Until now, the state's claims have mostly been on paper. Old state claims were allowed to stand even after Congress repealed the law in 1976. But resolving them has been expensive, contentious and time-consuming.

Enter Papa Pilgrim on a bulldozer.

In January, the Bush administration moved to pick up the pace by proposing new rules for quickly resolving claims. Four months later, the state of Utah followed with an agreement with Interior Secretary Gale Norton for how to settle some RS 2477 claims across federal land. Utah's document sidestepped the most controversial claims by putting off any discussion of routes in national parks or wilderness areas.

The Murkowski administration has also moved to take advantage of the new openness in Washington, D.C. It proposed an agreement in July that had a few key differences from the Utah agreement.

"Our situation is very different from Utah," said Murkowski aide Jack Phelps. "The kinds of rural transportation systems here are so different."

The state of Alaska suggested 14 routes, generally old mining-days trails, that could be approved as part of a test case. Once approved a trail right of way could be used to build a road or whatever the state chooses. Among the 14 routes is Crow Creek Pass between Girdwood and Eagle River.

Interior has yet to respond to the state's proposed Memorandum of Understanding, said Interior special assistant for Alaska Cam Toohey.

The vast number of 2477 claims terrify environmentalists. They fear a "spaghetti bowl" of roads and powerlines across protected federal lands, based on often-vague memories of historical use. They contend the old law, written before the internal combustion engine was invented, should not supercede modern laws creating national parks.
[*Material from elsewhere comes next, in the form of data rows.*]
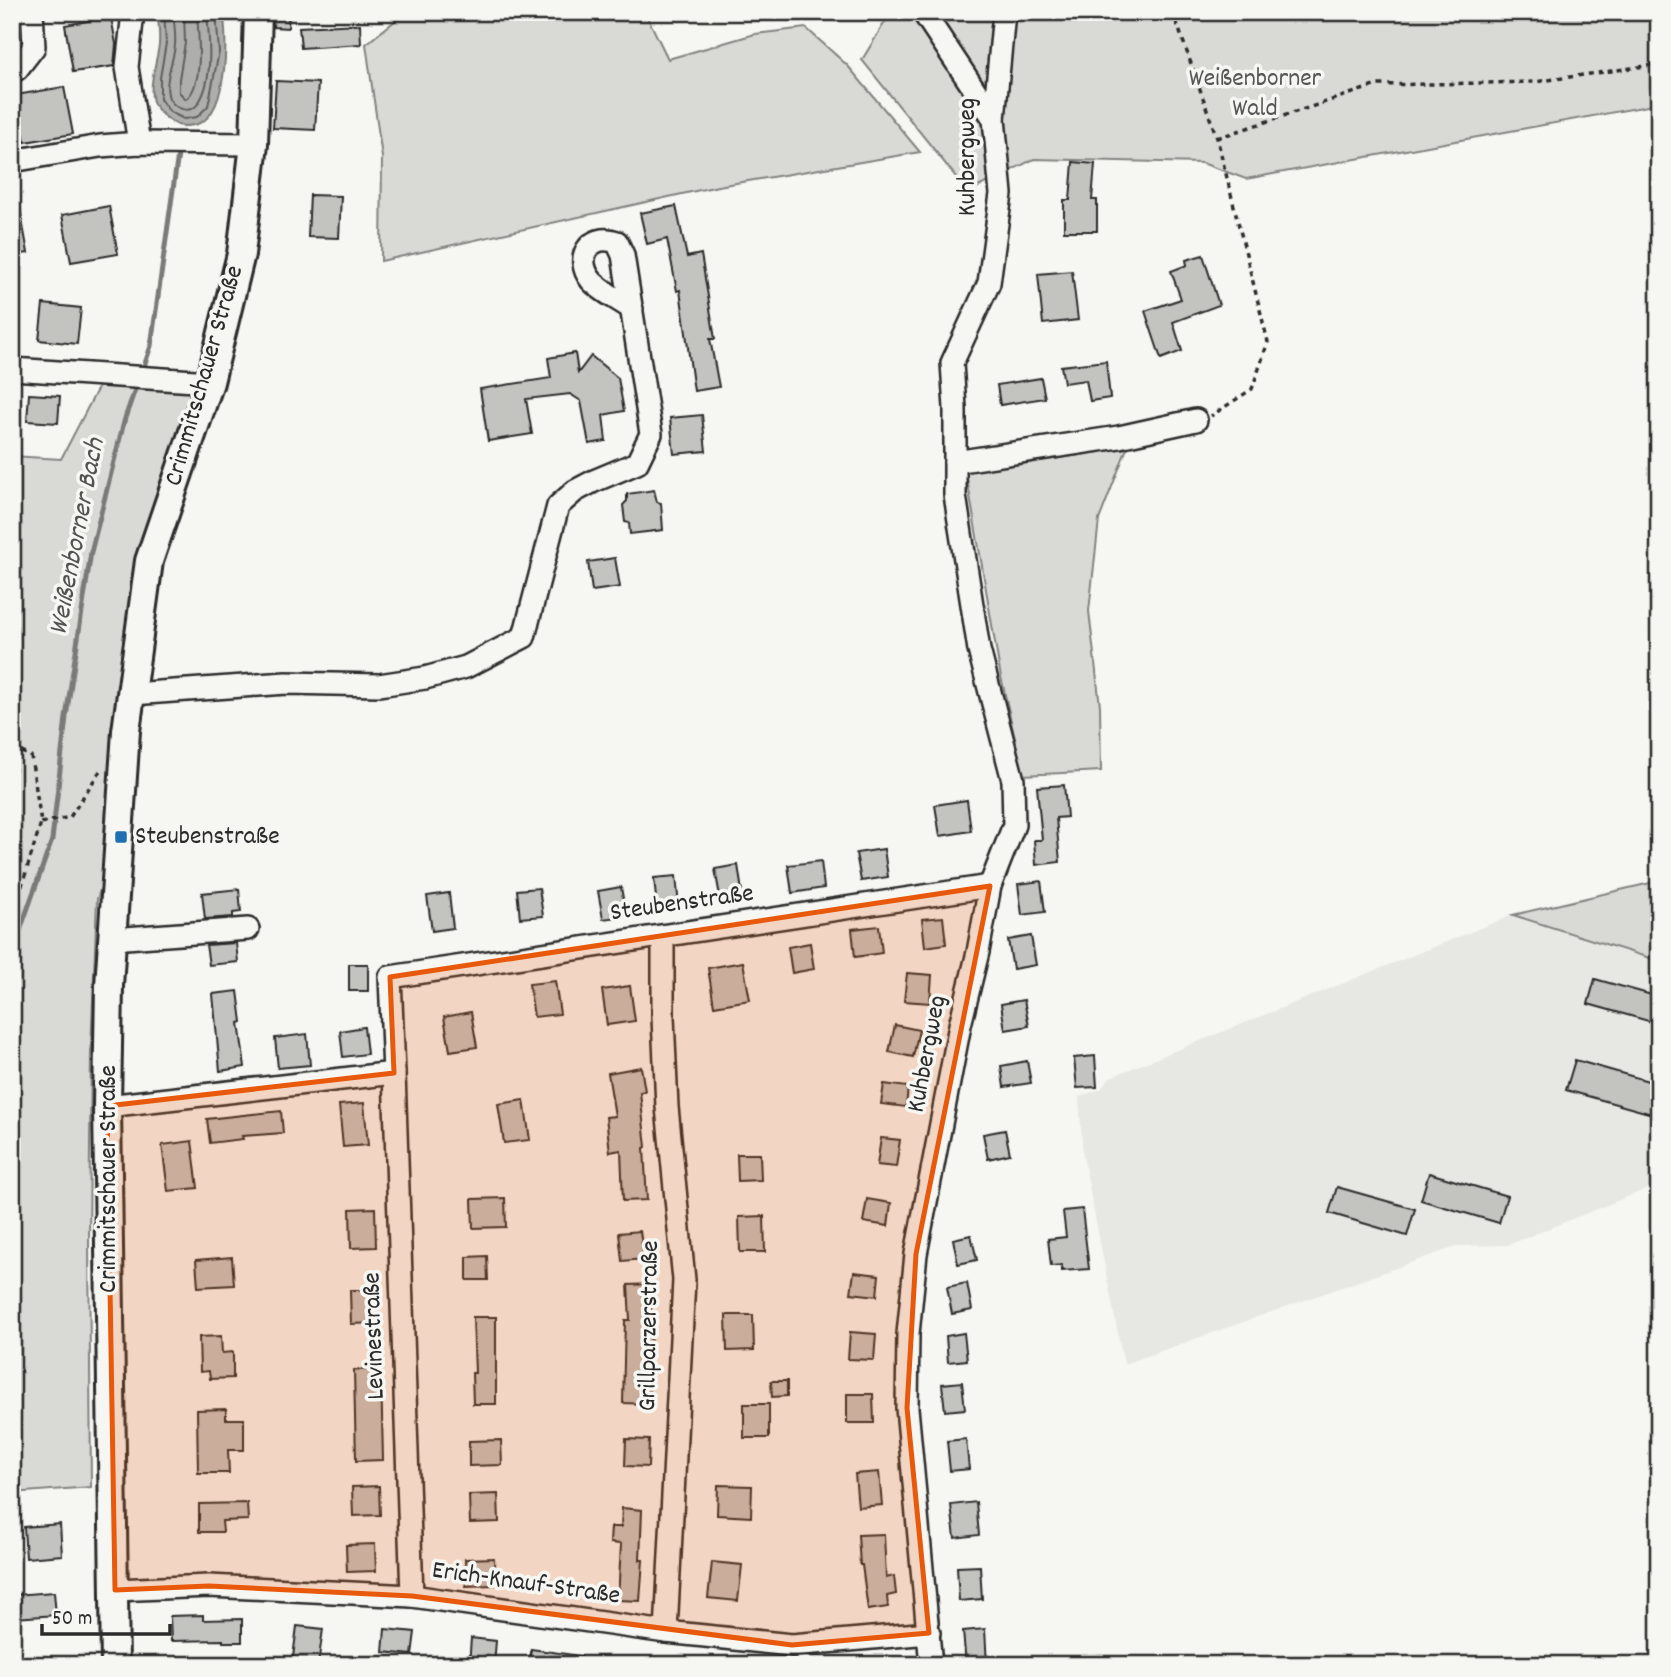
<svg xmlns="http://www.w3.org/2000/svg" width="1671" height="1677" font-family="Dekko,sans-serif">
  <rect width="100%" height="100%" fill="#f6f6f2"/>
  <filter id="ink" filterUnits="userSpaceOnUse"><feTurbulence type="fractalNoise" baseFrequency=".0143" numOctaves="2"/><feDisplacementMap in="SourceGraphic" scale="14" xChannelSelector="R" yChannelSelector="G"/><feConvolveMatrix kernelMatrix="1 2 1 2 8 2 1 2 1" color-interpolation-filters="sRGB"/></filter>
  <g filter="url(#ink)">
    <!-- built -->
    <polygon fill="#e7e7e3" points="1513,915 1659,961 1659,1184 1508,1245 1458,1246 1124,1364 1083,1156 1079,1097 1101,1089 1110,1077"/>
    <!-- green -->
    <g fill="#d9d9d5" stroke="#828280" stroke-width="2">
      <polygon points="406,12 645,12 668,59 755,34 806,28 848,66 920,152 718,186 381,261 382,157 366,44"/>
      <polygon points="891,12 1659,12 1659,104 1246,179 1202,163 1034,159 968,192 862,60"/>
      <polygon points="100,384 198,390 149,561 109,865 97,899 91,1051 89,1240 91,1487 12,1493 12,782 16,769 12,769 12,456 61,459"/>
      <polygon points="1127,448 1099,520 1089,611 1100,706 1101,771 1023,775 1000,672 966,472"/>
      <polygon points="1659,881 1659,961 1513,915"/>
    </g>
    <!-- water -->
    <path fill="#aeaeab" stroke="#7a7a78" stroke-width="2" d="M 158,12 L 223,12 C 228,39 228,119 194,125 C 188,126 184,127 178,125 C 169,121 159,113 154,104 C 147,89 157,61 159,45 C 160,34 158,23 158,12 Z"/>
    <g fill="none" stroke-linecap="round" stroke-linejoin="round">
      <!-- shore -->
      <g stroke="#5f5f5e" stroke-width="2">
        <polyline points="164,12 166,43 160,78 160,99 170,112 184,119 197,117 208,106 219,52 216,12"/>
        <path d="M 173,12 C 174,23 176,34 175,45 C 174,60 163,82 169,98 C 175,110 192,115 199,102 C 214,79 209,38 207,12"/>
        <path d="M 184,12 L 185,43 L 179,79 L 179,92 L 186,99 C 205,84 198,34 197,12"/>
      </g>
      <!-- stream -->
      <g stroke="#7a7a78" stroke-width="5">
        <polyline points="142,372 151,346 179,147"/>
        <polyline points="12,953 52,840 66,717 91,552 125,418 138,381"/>
      </g>
    </g>
    <!-- building -->
    <g fill="#c3c3c0" stroke="#2b2b2b" stroke-width="2">
      <polygon points="274,12 289,12 288,28 273,27"/>
      <polygon points="111,17 116,44 114,66 73,72 65,25"/>
      <polygon points="360,24 361,44 301,48 299,27"/>
      <polygon points="276,81 318,83 315,130 273,128"/>
      <polygon points="64,87 73,134 25,142 16,95"/>
      <polygon points="1073,162 1095,164 1092,200 1097,200 1097,231 1064,231 1064,200 1070,200"/>
      <polygon points="310,195 341,196 339,238 308,237"/>
      <polygon points="19,203 28,253 12,256 12,204"/>
      <polygon points="109,206 118,254 71,262 62,215"/>
      <polygon points="676,206 687,257 701,254 715,339 710,339 719,387 694,391 680,290 677,291 667,239 647,244 640,213"/>
      <polygon points="1203,255 1219,305 1173,322 1182,351 1161,359 1145,311 1181,299 1171,271 1187,265 1186,260"/>
      <polygon points="1072,271 1078,320 1043,324 1038,274"/>
      <polygon points="43,304 81,308 77,344 39,340"/>
      <polygon points="575,353 578,373 591,356 618,378 624,411 603,415 606,441 589,444 581,401 570,394 526,399 532,434 488,441 480,389 551,378 548,358"/>
      <polygon points="1106,361 1110,398 1090,401 1086,380 1064,383 1061,366"/>
      <polygon points="1041,378 1045,398 1000,405 997,385"/>
      <polygon points="29,394 60,396 58,423 27,421"/>
      <polygon points="702,415 706,451 674,454 670,418"/>
      <polygon points="654,490 657,502 661,503 663,530 630,534 629,523 625,522 623,505 627,501 627,494"/>
      <polygon points="615,558 620,587 592,591 588,562"/>
      <polygon points="1064,785 1067,817 1056,818 1060,862 1036,865 1034,840 1042,840 1037,787"/>
      <polygon points="967,800 971,831 940,836 935,805"/>
      <polygon points="884,849 888,877 861,881 856,853"/>
      <polygon points="821,861 824,888 792,893 788,865"/>
      <polygon points="738,865 743,898 721,902 715,869"/>
      <polygon points="676,876 679,906 657,908 654,878"/>
      <polygon points="1041,881 1045,912 1022,915 1018,884"/>
      <polygon points="621,887 626,916 603,919 598,891"/>
      <polygon points="539,888 543,916 520,918 517,890"/>
      <polygon points="239,889 241,912 233,913 233,917 205,919 202,893"/>
      <polygon points="449,893 453,928 432,931 427,896"/>
      <polygon points="943,917 946,944 925,947 922,919"/>
      <polygon points="879,926 882,953 855,957 852,929"/>
      <polygon points="1031,936 1036,965 1013,969 1008,940"/>
      <polygon points="236,943 238,962 209,965 206,945"/>
      <polygon points="810,943 814,969 792,973 788,947"/>
      <polygon points="743,962 750,1000 714,1006 708,968"/>
      <rect x="349" y="964" width="19" height="27"/>
      <polygon points="907,973 932,975 930,1003 904,1001"/>
      <polygon points="1595,979 1659,997 1659,1024 1588,1004"/>
      <polygon points="555,981 560,1014 534,1017 529,984"/>
      <polygon points="630,986 635,1021 607,1025 602,990"/>
      <polygon points="238,991 242,1022 239,1023 245,1067 220,1071 213,994"/>
      <polygon points="1024,1000 1029,1026 1005,1030 1001,1004"/>
      <polygon points="471,1012 477,1047 450,1051 444,1017"/>
      <polygon points="895,1025 919,1030 913,1057 889,1052"/>
      <polygon points="364,1027 367,1054 343,1057 340,1031"/>
      <polygon points="307,1034 310,1065 278,1068 275,1038"/>
      <polygon points="1095,1056 1097,1087 1077,1088 1074,1058"/>
      <polygon points="1575,1060 1659,1084 1659,1116 1566,1090"/>
      <polygon points="1027,1061 1031,1083 1004,1087 1001,1066"/>
      <polygon points="641,1067 645,1091 640,1092 646,1147 644,1148 647,1200 623,1201 621,1150 610,1152 606,1117 615,1116 608,1073"/>
      <polygon points="884,1084 908,1087 906,1107 881,1104"/>
      <polygon points="524,1100 530,1140 504,1143 498,1104"/>
      <polygon points="364,1103 368,1145 343,1147 339,1105"/>
      <polygon points="281,1111 283,1133 242,1136 243,1139 210,1143 207,1119"/>
      <polygon points="1005,1130 1010,1154 988,1159 983,1134"/>
      <polygon points="881,1138 900,1140 896,1167 877,1165"/>
      <polygon points="192,1141 198,1188 168,1191 162,1145"/>
      <polygon points="737,1154 760,1154 761,1180 738,1181"/>
      <polygon points="1429,1173 1507,1196 1499,1223 1421,1200"/>
      <polygon points="1337,1187 1415,1209 1407,1236 1329,1213"/>
      <polygon points="505,1198 506,1227 473,1228 472,1199"/>
      <polygon points="867,1199 891,1203 888,1226 863,1222"/>
      <polygon points="375,1208 376,1247 351,1248 350,1209"/>
      <polygon points="1082,1209 1089,1269 1062,1271 1062,1265 1051,1266 1048,1239 1066,1237 1063,1211"/>
      <polygon points="764,1216 765,1252 740,1252 739,1217"/>
      <polygon points="640,1231 644,1259 622,1261 619,1233"/>
      <polygon points="971,1235 977,1260 958,1264 953,1239"/>
      <polygon points="487,1256 488,1280 467,1280 467,1257"/>
      <polygon points="232,1257 234,1285 198,1287 196,1260"/>
      <polygon points="854,1272 879,1275 877,1296 851,1293"/>
      <polygon points="967,1283 972,1310 952,1314 947,1287"/>
      <polygon points="652,1284 649,1404 623,1403 625,1320 630,1320 628,1285"/>
      <polygon points="350,1290 377,1290 378,1323 351,1324"/>
      <polygon points="726,1315 753,1315 754,1350 727,1351"/>
      <polygon points="473,1317 496,1317 496,1404 473,1404 472,1373 475,1373"/>
      <polygon points="850,1332 876,1334 874,1360 848,1359"/>
      <polygon points="964,1333 967,1360 948,1362 946,1336"/>
      <polygon points="221,1336 222,1353 233,1352 233,1378 210,1379 209,1371 200,1372 199,1337"/>
      <polygon points="381,1369 383,1460 356,1461 354,1370"/>
      <polygon points="771,1381 787,1381 787,1396 772,1397"/>
      <polygon points="962,1382 965,1409 945,1411 942,1384"/>
      <polygon points="847,1394 873,1394 874,1423 847,1423"/>
      <rect x="744" y="1404" width="25" height="34"/>
      <polygon points="226,1409 226,1419 244,1419 244,1450 228,1450 229,1473 198,1473 197,1410"/>
      <polygon points="626,1439 649,1440 648,1467 625,1466"/>
      <polygon points="966,1439 969,1469 950,1471 947,1441"/>
      <polygon points="501,1440 502,1465 469,1466 469,1441"/>
      <polygon points="879,1472 882,1505 858,1507 855,1474"/>
      <polygon points="718,1485 752,1486 751,1517 717,1515"/>
      <polygon points="379,1486 380,1515 353,1516 352,1487"/>
      <polygon points="498,1494 499,1522 470,1523 469,1495"/>
      <polygon points="976,1502 979,1535 955,1538 951,1505"/>
      <polygon points="247,1503 248,1520 222,1521 223,1532 199,1532 199,1504"/>
      <polygon points="622,1508 642,1510 640,1560 643,1560 640,1601 618,1600 621,1544 610,1543 611,1527 621,1527"/>
      <polygon points="60,1524 62,1555 26,1558 24,1527"/>
      <polygon points="884,1534 886,1578 894,1576 896,1594 887,1596 888,1607 868,1610 862,1565 860,1565 858,1535"/>
      <polygon points="375,1544 376,1571 347,1572 346,1545"/>
      <polygon points="494,1558 495,1585 466,1586 465,1559"/>
      <polygon points="712,1562 742,1565 738,1601 708,1598"/>
      <polygon points="980,1566 982,1599 959,1601 957,1567"/>
      <polygon points="54,1592 56,1615 15,1618 14,1595"/>
      <polygon points="203,1615 203,1620 242,1619 242,1642 223,1642 223,1640 171,1641 170,1616"/>
      <polygon points="297,1626 323,1629 318,1665 292,1665"/>
      <polygon points="385,1629 415,1632 412,1655 383,1652"/>
      <polygon points="985,1629 987,1665 966,1665 963,1631"/>
      <polygon points="471,1638 496,1641 494,1665 469,1665"/>
      <polygon points="531,1649 581,1656 580,1665 529,1665"/>
    </g>
    <g fill="none" stroke-linecap="round" stroke-linejoin="round">
      <defs>
        <g id="minor">
          <polyline points="133,12 127,67 139,143"/>
          <polyline points="923,12 994,119"/>
          <polyline points="12,70 17,69 34,47 32,12"/>
          <polyline points="12,161 100,146 139,143 254,144"/>
          <polyline points="12,369 210,382"/>
          <polyline points="955,462 1119,437 1196,420"/>
          <path d="M 132,694 L 286,683 L 379,685 L 425,678 L 466,667 L 524,637 L 558,506 L 575,491 L 594,481 L 637,463 L 651,434 L 623,255 L 617,242 C 589,232 574,259 591,280 C 599,290 621,301 632,309"/>
          <polyline points="663,936 663,1017 667,1107 684,1280 666,1632"/>
          <polyline points="112,939 248,929"/>
          <polyline points="394,1073 412,1596"/>
          <polyline points="107,1106 394,1073 390,977 990,886"/>
          <polyline points="115,1590 209,1586 412,1596 666,1632 792,1645 929,1633"/>
          <polyline points="931,1665 907,1408 908,1334 916,1254 960,1025 978,952 990,886 1014,825 1013,780 979,650 955,495 955,408 952,363 989,283 1001,194 994,119 1004,12"/>
        </g>
        <polyline id="major" points="115,1665 107,1106 109,986 126,731 149,561 210,382 241,254 254,144 258,12"/>
      </defs>
      <!-- minor casing -->
      <use href="#minor" stroke="#2b2b2b" stroke-width="26"/>
      <!-- major casing -->
      <use href="#major" stroke="#2b2b2b" stroke-width="32"/>
      <!-- path -->
      <g stroke="#2b2b2b" stroke-width="3.5" stroke-dasharray="5 5" stroke-linecap="butt">
        <polyline points="1173,12 1217,138 1268,342 1252,389 1211,416"/>
        <polyline points="1217,138 1377,85 1535,82 1659,64"/>
        <polyline points="12,748 31,756 41,823 12,918"/>
        <polyline points="41,823 70,817 102,768"/>
      </g>
      <!-- minor -->
      <use href="#minor" stroke="#f6f6f2" stroke-width="21"/>
      <!-- major -->
      <use href="#major" stroke="#f6f6f2" stroke-width="26"/>
    </g>
  </g>
  <!-- marked area -->
  <path fill="#e8590c" fill-opacity="0.2" stroke="#e8590c" stroke-width="5" stroke-linejoin="round" d="M 990,886 L 916,1254 L 907,1408 L 929,1633 L 792,1645 L 412,1596 L 209,1586 L 115,1590 L 107,1106 L 394,1073 L 390,977 Z"/>
  <!-- markers -->
  <rect fill="#1f6fb2" stroke="#f6f6f2" stroke-width="2.5" x="114" y="830" width="14" height="14" rx="3.5"/>
  <g text-anchor="middle" dominant-baseline="central" stroke-width="7" stroke-linejoin="round" paint-order="stroke">
    <!-- park labels -->
    <g font-size="26" fill="#565656" stroke="#f6f6f2">
      <text x="1255" y="79">Weißenborner<tspan x="1255" dy="30">Wald</tspan></text>
    </g>
    <!-- street labels -->
    <g font-size="26" fill="#2b2b2b" stroke="#f6f6f2">
      <text transform="translate(968 157) rotate(-90)">Kuhbergweg</text>
      <text transform="translate(205 376) rotate(-74)">Crimmitschauer Straße</text>
      <text transform="translate(682 904) rotate(-8)">Steubenstraße</text>
      <text transform="translate(928 1054) rotate(-79)">Kuhbergweg</text>
      <text transform="translate(109 1179) rotate(-90)">Crimmitschauer Straße</text>
      <text transform="translate(650 1326) rotate(-89)">Grillparzerstraße</text>
      <text transform="translate(375 1336) rotate(-92)">Levinestraße</text>
      <text transform="translate(526 1584) rotate(8)">Erich-Knauf-Straße</text>
    </g>
    <!-- poi labels -->
    <g font-size="26" fill="#2b2b2b" stroke="#f6f6f2" text-anchor="start">
      <text x="135" y="837">Steubenstraße</text>
    </g>
    <!-- water labels -->
    <g font-size="28" font-style="italic" fill="#525251" stroke="#f6f6f2">
      <text transform="translate(79 537) rotate(-79)">Weißenborner Bach</text>
    </g>
  </g>
  <!-- margin -->
  <rect width="1671" height="1677" fill="none" stroke="#f6f6f2" stroke-width="42"/>
  <rect x="21" y="21" width="1629" height="1635" fill="none" stroke="#2b2b2b" stroke-width="2.5" filter="url(#ink)"/>
  <!-- scale -->
  <path d="M42 1624v10h128v-10" fill="none" stroke="#2b2b2b" stroke-width="3.5"/>
  <text x="52" y="1624" font-size="21" fill="#2b2b2b" stroke="#f6f6f2" stroke-width="5" paint-order="stroke">50 m</text>
</svg>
Federal law allows other ways of establishing new roads when they are necessary, environmental groups claim.

The Murkowski administration proposal has been especially controversial. It would make allowances for Alaska's unique history and terrain by permitting claims not only for old mining roads like the one up McCarthy Creek but also for footpaths and sled dog trails. Environmentalists consider that an invitation for far-fetched claims.

And while the Murkowski proposal intentionally avoids routes through national parks, it explicitly describes itself as a pilot project for "other federal lands."f

The new 2477 process has drawn fire in Congress, with the House of Representatives voting to deny funding to any resolution of claims in national conservation units in the coming year. The Senate has yet to vote on the measure.

Even state officials sympathetic to 2477 routes point out, however, that a private citizen like Pilgrim is not allowed to bulldoze a state-claimed right of way without permits -- whether that right of way runs through a national park or the Anchorage Hillside.